OK, so if the issue was already solved, why keeping issue 52 opened on the board ? Well, I confusely remember that I almost believed for a time that the issue was solved, but then realized that this check wasn't good enough. Indeed, after some more scrutiny, here is one border case scenario which requires some additional conditions.

In this specific scenario, it is possible to make the detection fail with the help of a bit of luck : suppose that cpy is so small that its value is < 64K. This requires to either be extremely lucky, or to know the start address op before even generating the crafted payload. This is a very strong hypothesis, and suggests either the existence of another exploit, or a level of insider knowledge associated with predictable allocation practices. But for this exercise, we will nonetheless suppose just that.
Now, let's also suppose that we get lucky, and distance (which is not controlled by the attacker, so is basically a random number) is large enough to make ref underflow memory space. Now ref stands at very high address, and therefore passes the detection test.

What follows is a match copy, which size is controllable by the attacker, thanks to the token, from 4 to 18 bytes (beyond that, size is no longer controllable). Let's suppose we'll only copy 4 bytes, from ref, a very high address presumed unauthorized, to cpy, a very low address < 64K.
This is starting to spell trouble, since an unauthorized memory area gets modified.
Note however that the attacker still does not control what is being copied.

The next stage therefore is another literal copy. It seems it is the right moment to deliver the code to execute ?
Unfortunately, ip is currently lost, somewhere in memory. It will deliver a random token, followed by a random literal sequence.

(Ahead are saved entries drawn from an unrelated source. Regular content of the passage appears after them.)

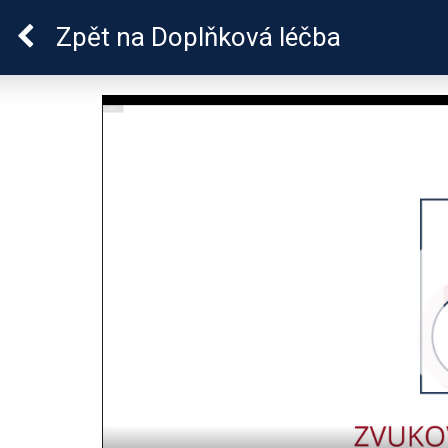
Lymeská borrelióza
Zpět
na Doplňková léčba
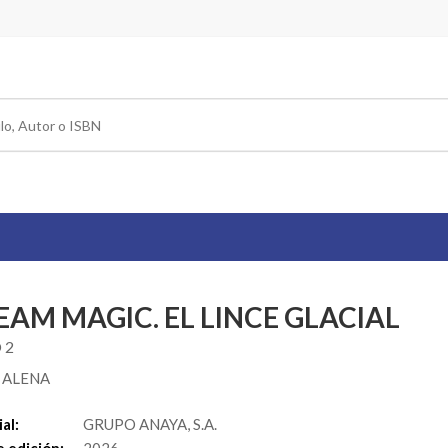
EAM MAGIC. EL LINCE GLACIAL
 2
 ALENA
al:
GRUPO ANAYA, S.A.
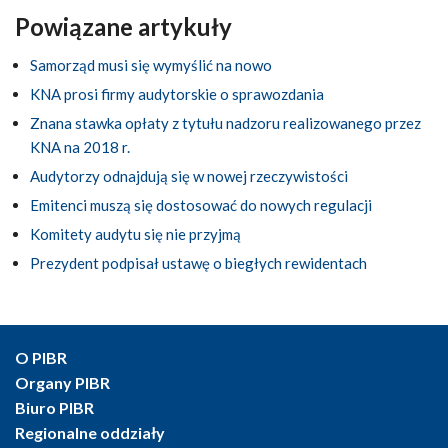
Powiązane artykuły
Samorząd musi się wymyślić na nowo
KNA prosi firmy audytorskie o sprawozdania
Znana stawka opłaty z tytułu nadzoru realizowanego przez
KNA na 2018 r.
Audytorzy odnajdują się w nowej rzeczywistości
Emitenci muszą się dostosować do nowych regulacji
Komitety audytu się nie przyjmą
Prezydent podpisał ustawę o biegłych rewidentach
O PIBR
Organy PIBR
Biuro PIBR
Regionalne oddziały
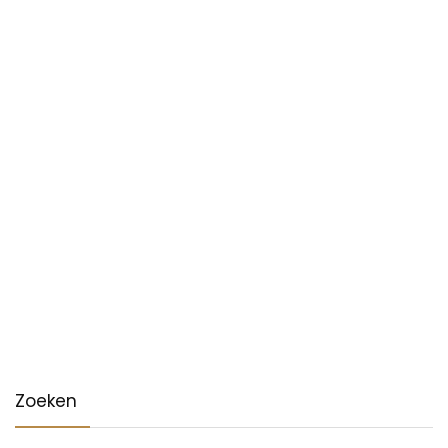
Zoeken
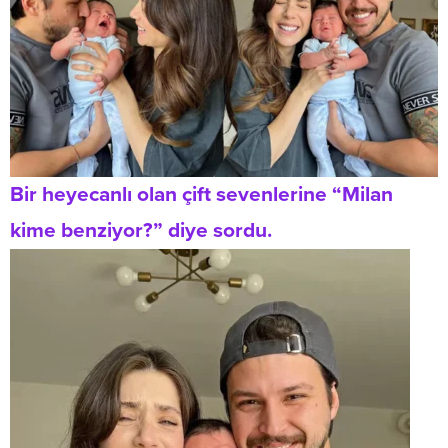
Bir heyecanlı olan çift sevenlerine “Milan
kime benziyor?” diye sordu.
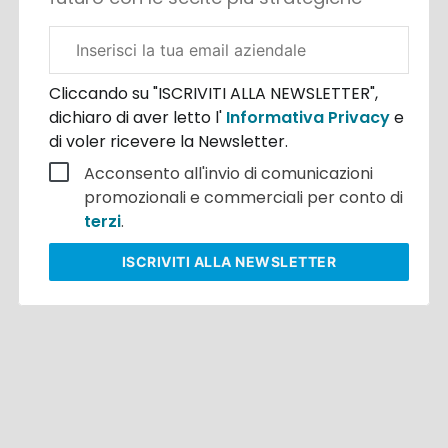
Email
aziendale
Cliccando su "ISCRIVITI ALLA NEWSLETTER",
dichiaro di aver letto l'
Informativa Privacy
e
di voler ricevere la Newsletter.
Acconsento all'invio di comunicazioni
promozionali e commerciali per conto di
terzi
.
ISCRIVITI
ALLA NEWSLETTER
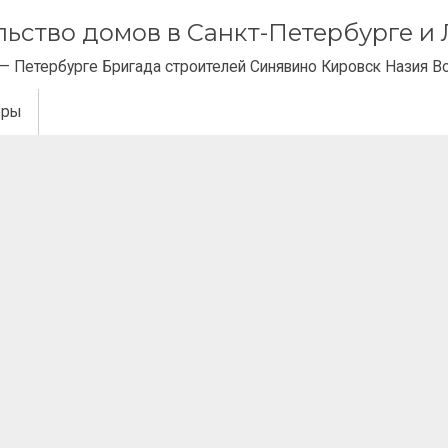
ельство домов в Санкт-Петербурге 
— Петербурге Бригада строителей Синявино Кировск Назия В
еры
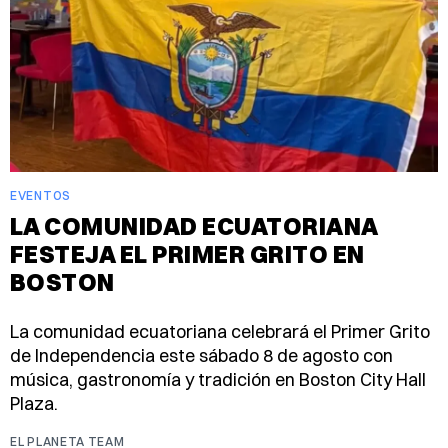
EVENTOS
LA COMUNIDAD ECUATORIANA
FESTEJA EL PRIMER GRITO EN
BOSTON
La comunidad ecuatoriana celebrará el Primer Grito
de Independencia este sábado 8 de agosto con
música, gastronomía y tradición en Boston City Hall
Plaza.
EL PLANETA TEAM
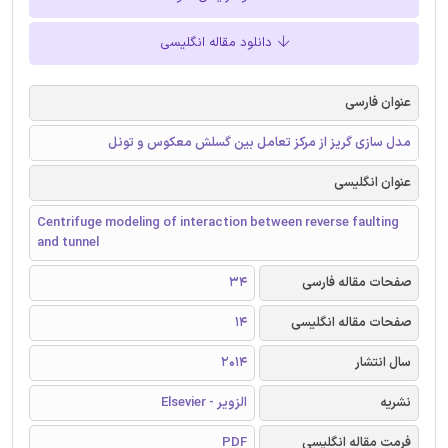
دانلود مقاله انگلیسی
عنوان فارسی
مدل سازی گریز از مرکز تعامل بین گسلش معکوس و تونل
عنوان انگلیسی
Centrifuge modeling of interaction between reverse faulting
and tunnel
صفحات مقاله فارسی
34
صفحات مقاله انگلیسی
14
سال انتشار
2014
نشریه
الزویر - Elsevier
فرمت مقاله انگلیسی
PDF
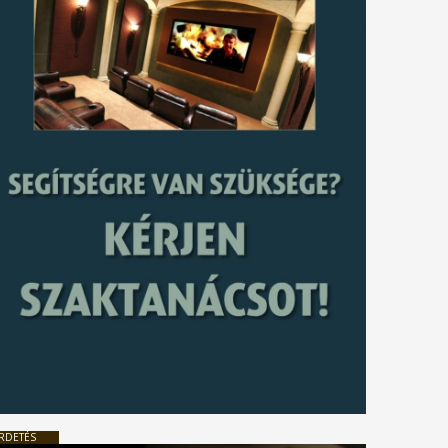
RDETÉS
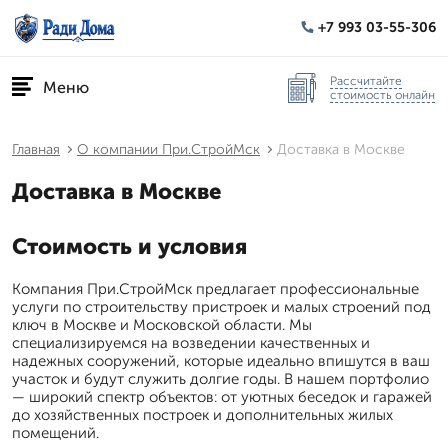
+7 993 03-55-306
Рассчитайте
Меню
стоимость онлайн
Главная
О компании При.СтройМск
Доставка в Москве
Доставка в Москве
Стоимость и условия
Компания При.СтройМск предлагает профессиональные
услуги по строительству пристроек и малых строений под
ключ в Москве и Московской области. Мы
специализируемся на возведении качественных и
надежных сооружений, которые идеально впишутся в ваш
участок и будут служить долгие годы. В нашем портфолио
— широкий спектр объектов: от уютных беседок и гаражей
до хозяйственных построек и дополнительных жилых
помещений.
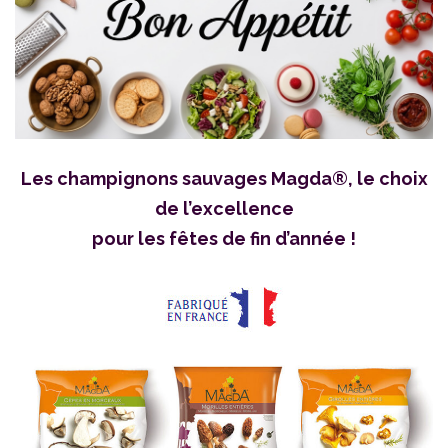
Les champignons sauvages Magda®, le choix
de l’excellence
pour les fêtes de fin d’année !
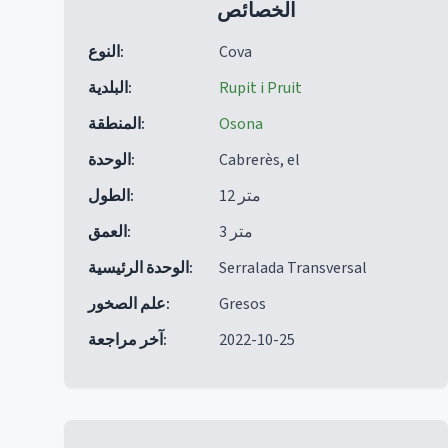
الخصائص
Cova
:
النوع
Rupit i Pruit
:
البلدية
Osona
:
المنطقة
Cabrerès, el
:
الوحدة
12 متر
:
الطول
3 متر
:
العمق
Serralada Transversal
:
الوحدة الرئيسية
Gresos
:
علم الصخور
2022-10-25
:
آخر مراجعة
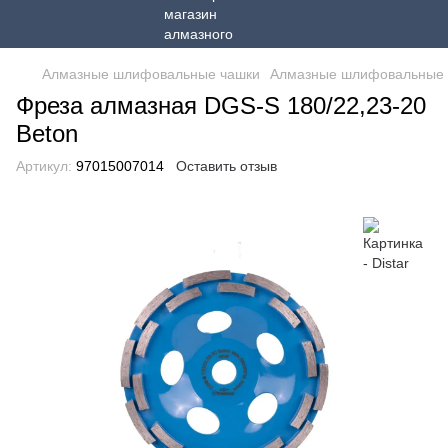
Алмазные шлифовальные чашки
Алмазные шлифовальные ч
Фреза алмазная DGS-S 180/22,23-20
Beton
Артикул:
97015007014
Оставить отзыв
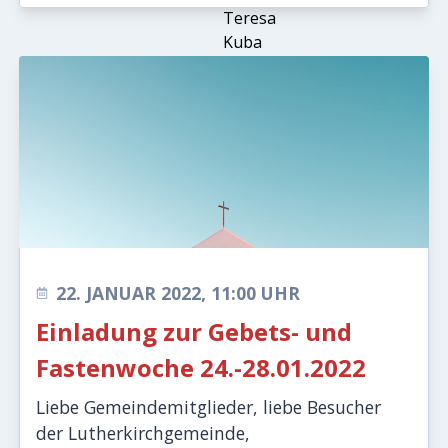
22. JANUAR 2022, 11:00 UHR
Einladung zur Gebets- und
Fastenwoche 24.-28.01.2022
Liebe Gemeindemitglieder, liebe Besucher
der Lutherkirchgemeinde,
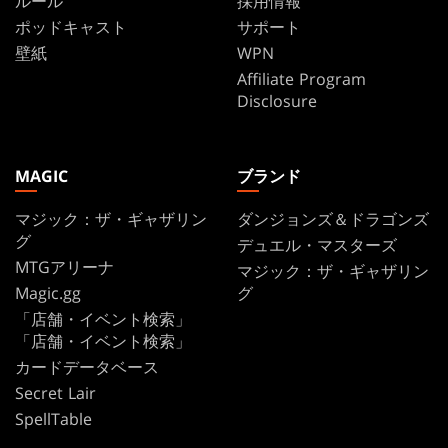
ルール
採用情報
ポッドキャスト
サポート
壁紙
WPN
Affiliate Program
Disclosure
MAGIC
ブランド
マジック：ザ・ギャザリン
ダンジョンズ＆ドラゴンズ
グ
デュエル・マスターズ
MTGアリーナ
マジック：ザ・ギャザリン
Magic.gg
グ
「店舗・イベント検索」
「店舗・イベント検索」
カードデータベース
Secret Lair
SpellTable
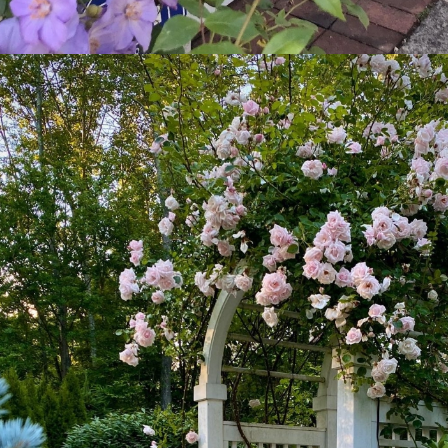
Đang mở
https://vietnamxua.edu.vn/cong-nha-vuon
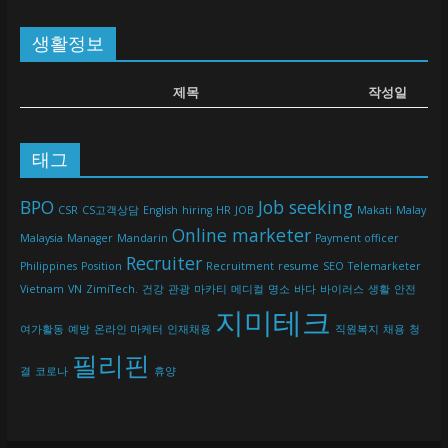
생활정보
제목
작성일
태그
BPO
Job seeking
CSR
CS고객상담
English
hiring
HR
JOB
Makati
Malay
Online marketer
Malaysia
Manager
Mandarin
Payment officer
Recruiter
Philippines
Position
Recruitment
resume
SEO
Telemarketer
Vietnam
VN
ZimiTech.
건강
관광
마카티
메디컬
명소
바다
바이러스
생활
안전
지미테크
여가활동
예방
온라인 마케터
인재채용
직원복지
채용
청
필리핀
결
코로나
휴양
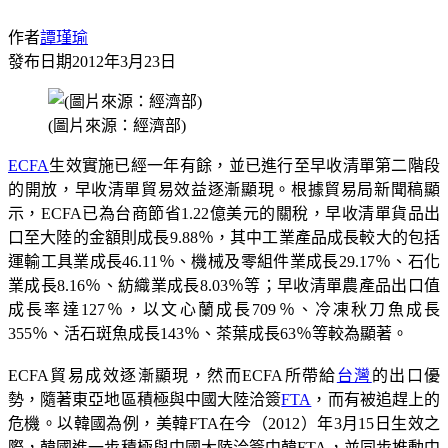
作者
譚瑾瑜
發布日期
2012年3月23日
(圖片來源：經濟部)
ECFA
生效實施已經一年有餘，並已進行至早收清單第二階段
的開放，早收清單貿易效益逐漸顯現。根據貿易局新聞稿顯
示，ECFA已為台商節省1.22億美元的關稅，早收清單貨品出
口至大陸的金額則成長9.88％，其中工業產品成長較大的包括
運輸工具業成長46.11％、機械及零組件業成長29.17％、石化
業成長8.16％、紡織業成長8.03％等；早收清單農產品出口值
成長率達127％，以文心蘭成長709％、冷凍秋刀魚成長
355％、活石斑魚成長143％、茶葉成長63％等較為顯著。
ECFA貿易成效逐漸顯現，然而ECFA所帶給
台灣
的出口優
勢，隨著東亞地區積極與中國大陸洽簽
FTA
，而有被追趕上的
危機。以韓國為例，美韓FTA在今（2012）年3月15日生效之
際，韓國進一步積極與中國大陸洽簽中韓FTA，並同步推動中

As long as both ip & op remain small enough, they will evade the detection, and the algorithm will continue to write some random noise at op position, but as soon as ref stops underflowing memory address space, which is probable at each step and necessary beyond 64K, it will get detected, and trigger an error code.

So, the conclusion is :
  • A blind overflow attempt of literal length is extremely likely to get detected
  • To remain undetected, the overflow must be accurate, and finish into the 0-64K memory segment (guaranteeing the success of this operation requires complementary knowledge)
  • It's not possible to start writing beyond address 64K without being detected.
  • Whatever get written into this low memory segment is some random copy & literals operations  from other parts of the memory, which are not under the control of the attacker.
In this attack scenario, DCE is nowhere in sight. But this situation is not the same as safe : writing noise into the low-memory area can result in bad consequences, likely a process crash. Furthermore, the indirect protection requires reading a few bytes from unauthorized memory area, which is also susceptible to crash the program. These are good reasons to update today to r119 for 32-bits applications.